Text passage:

..............................

SuperTux uses the Squirrel scripting language. The basic syntax guide is
here and the standard API guide is
here. I have never used it, so the size of the language caught me off guard a bit.
The API has this function:
rand();
returns a pseudorandom integer in the range 0 to RAND_MAX
The standard (though not necessarily best) way of dealing with integer random number generators is to use the modulo operator ( % ) which causes numbers to wrap around. It is the integer-only counterpart to the fmod function in C.
MyRandomNumber = rand() % 10
^ MyRandomNumber is a pseudorandom number in the range 0 - 9 inclusive, because if rand() returns 10, the % causes it to be subtracted and wrap back to 0, a sort of circular number thing which is mathematically useful for angles (at least in fmod form; dunno if Squirrel has an fmod function).

..............................

Exercise data:
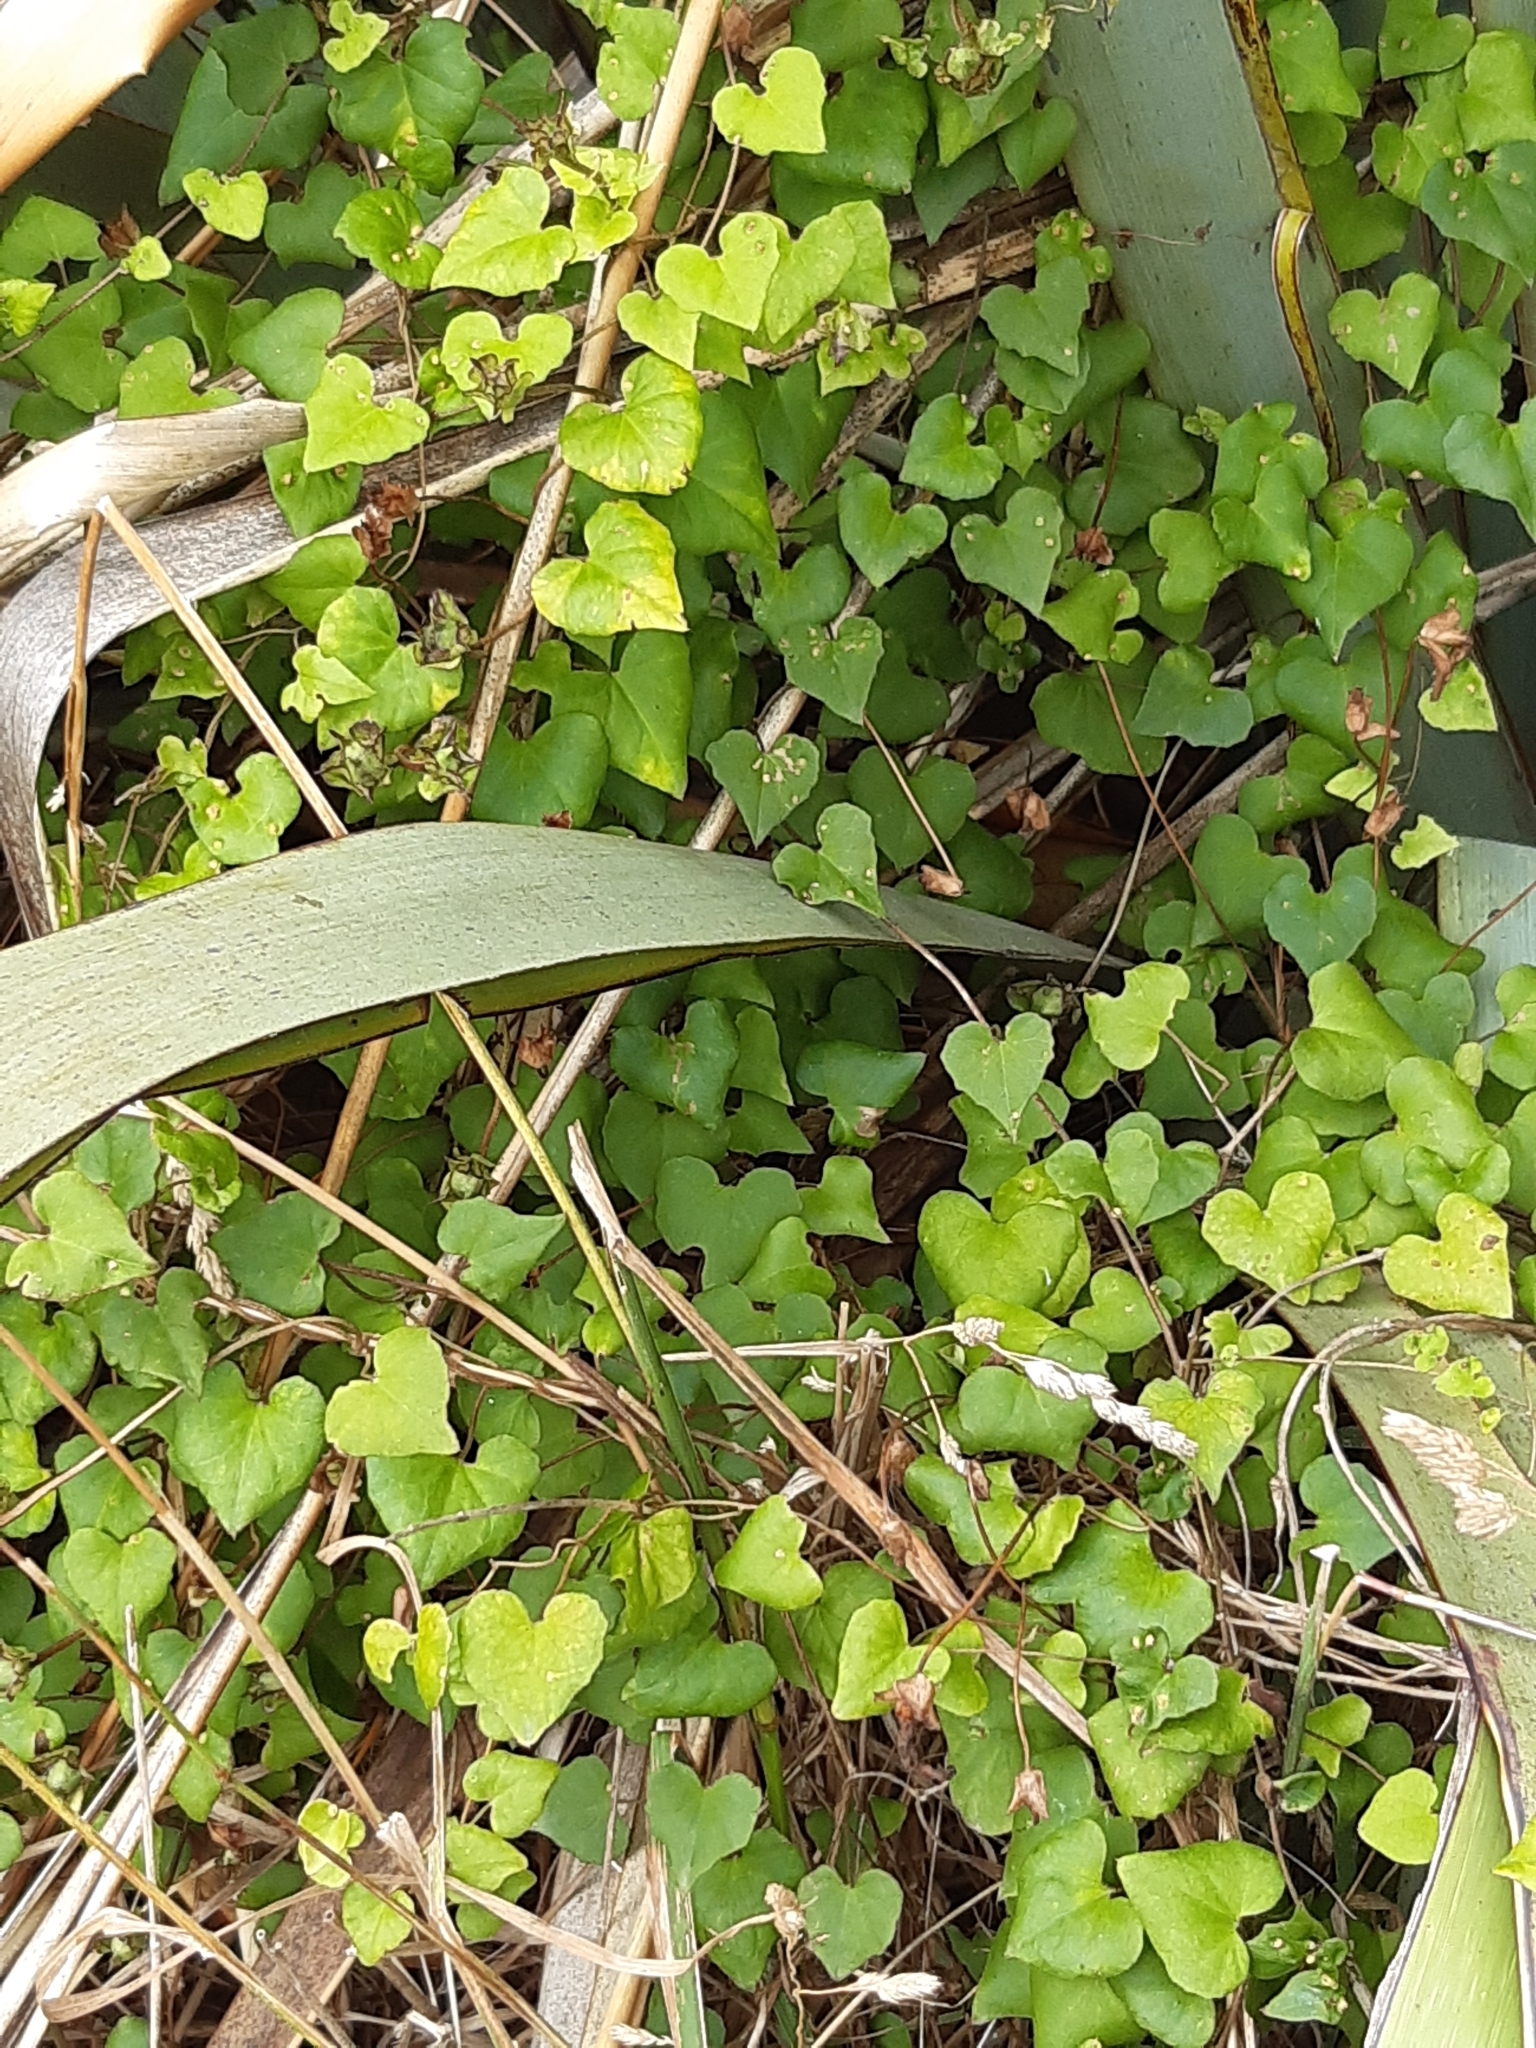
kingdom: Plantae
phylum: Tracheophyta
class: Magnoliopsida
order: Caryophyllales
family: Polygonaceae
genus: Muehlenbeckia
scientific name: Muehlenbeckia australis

..............................

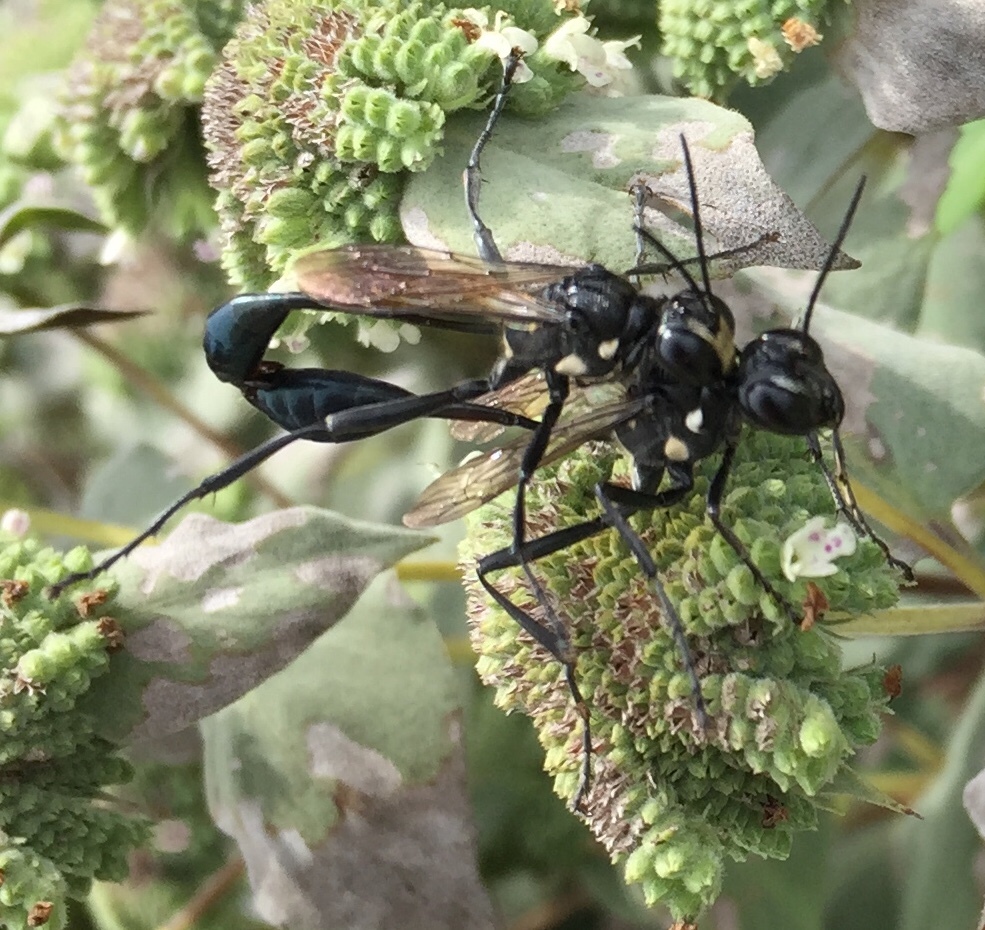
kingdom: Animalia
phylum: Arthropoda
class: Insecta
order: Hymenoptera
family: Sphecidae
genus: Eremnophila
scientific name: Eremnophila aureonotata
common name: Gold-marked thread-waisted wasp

..............................

Prompt: Pick up the passage about generating random numbers with Squirrel in SuperTux after its last sentence and continue it.

Answer:
The only time this will cause you problems is when you are using really small integers (generally less than 10) and even distribution/probability is important, because random number generators often have rather coarse precision and poor distribution, resulting in (for instance) a lot more occurances of 3 than 1 in a supposedly "random" sequence. In such cases you would generally use a workaround like ( rand() % 100 ) / 10 or (float)rand() / (float)RAND_MAX * 10.0 (dunno if Squirrel has C-style casting).